*** Opening Provided records ***

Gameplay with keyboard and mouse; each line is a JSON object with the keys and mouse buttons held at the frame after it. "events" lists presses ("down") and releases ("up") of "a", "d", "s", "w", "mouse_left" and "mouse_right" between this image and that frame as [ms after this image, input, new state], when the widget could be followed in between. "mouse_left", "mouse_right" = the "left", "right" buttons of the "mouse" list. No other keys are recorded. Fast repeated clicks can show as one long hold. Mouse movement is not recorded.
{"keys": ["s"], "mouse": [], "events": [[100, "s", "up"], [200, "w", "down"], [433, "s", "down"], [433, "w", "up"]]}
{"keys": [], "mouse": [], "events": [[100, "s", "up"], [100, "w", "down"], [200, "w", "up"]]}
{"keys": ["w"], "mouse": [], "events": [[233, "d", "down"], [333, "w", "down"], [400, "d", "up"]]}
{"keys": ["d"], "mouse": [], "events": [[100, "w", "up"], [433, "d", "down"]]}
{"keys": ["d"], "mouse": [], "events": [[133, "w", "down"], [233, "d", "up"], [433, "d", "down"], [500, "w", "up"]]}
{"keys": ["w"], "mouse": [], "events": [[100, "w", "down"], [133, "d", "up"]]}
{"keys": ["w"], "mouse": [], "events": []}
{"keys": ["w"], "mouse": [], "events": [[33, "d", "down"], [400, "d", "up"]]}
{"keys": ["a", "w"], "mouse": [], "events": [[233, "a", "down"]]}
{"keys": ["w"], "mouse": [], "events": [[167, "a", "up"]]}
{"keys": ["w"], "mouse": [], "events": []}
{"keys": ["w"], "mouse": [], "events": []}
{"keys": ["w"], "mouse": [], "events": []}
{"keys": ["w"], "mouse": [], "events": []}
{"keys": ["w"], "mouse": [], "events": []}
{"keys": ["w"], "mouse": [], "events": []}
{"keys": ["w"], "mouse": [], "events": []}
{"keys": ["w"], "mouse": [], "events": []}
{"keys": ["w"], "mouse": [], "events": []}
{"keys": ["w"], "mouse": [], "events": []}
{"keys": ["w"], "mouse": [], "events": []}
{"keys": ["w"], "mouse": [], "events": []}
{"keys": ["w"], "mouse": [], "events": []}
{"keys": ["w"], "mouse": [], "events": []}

*** Closing Provided records ***

▶ [Instructions to follow]:
Output the data exactly, in full.

▶ [Exercise answer]:
Gameplay with keyboard and mouse; each line is a JSON object with the keys and mouse buttons held at the frame after it. "events" lists presses ("down") and releases ("up") of "a", "d", "s", "w", "mouse_left" and "mouse_right" between this image and that frame as [ms after this image, input, new state], when the widget could be followed in between. "mouse_left", "mouse_right" = the "left", "right" buttons of the "mouse" list. No other keys are recorded. Fast repeated clicks can show as one long hold. Mouse movement is not recorded.
{"keys": ["s"], "mouse": [], "events": [[100, "s", "up"], [200, "w", "down"], [433, "s", "down"], [433, "w", "up"]]}
{"keys": [], "mouse": [], "events": [[100, "s", "up"], [100, "w", "down"], [200, "w", "up"]]}
{"keys": ["w"], "mouse": [], "events": [[233, "d", "down"], [333, "w", "down"], [400, "d", "up"]]}
{"keys": ["d"], "mouse": [], "events": [[100, "w", "up"], [433, "d", "down"]]}
{"keys": ["d"], "mouse": [], "events": [[133, "w", "down"], [233, "d", "up"], [433, "d", "down"], [500, "w", "up"]]}
{"keys": ["w"], "mouse": [], "events": [[100, "w", "down"], [133, "d", "up"]]}
{"keys": ["w"], "mouse": [], "events": []}
{"keys": ["w"], "mouse": [], "events": [[33, "d", "down"], [400, "d", "up"]]}
{"keys": ["a", "w"], "mouse": [], "events": [[233, "a", "down"]]}
{"keys": ["w"], "mouse": [], "events": [[167, "a", "up"]]}
{"keys": ["w"], "mouse": [], "events": []}
{"keys": ["w"], "mouse": [], "events": []}
{"keys": ["w"], "mouse": [], "events": []}
{"keys": ["w"], "mouse": [], "events": []}
{"keys": ["w"], "mouse": [], "events": []}
{"keys": ["w"], "mouse": [], "events": []}
{"keys": ["w"], "mouse": [], "events": []}
{"keys": ["w"], "mouse": [], "events": []}
{"keys": ["w"], "mouse": [], "events": []}
{"keys": ["w"], "mouse": [], "events": []}
{"keys": ["w"], "mouse": [], "events": []}
{"keys": ["w"], "mouse": [], "events": []}
{"keys": ["w"], "mouse": [], "events": []}
{"keys": ["w"], "mouse": [], "events": []}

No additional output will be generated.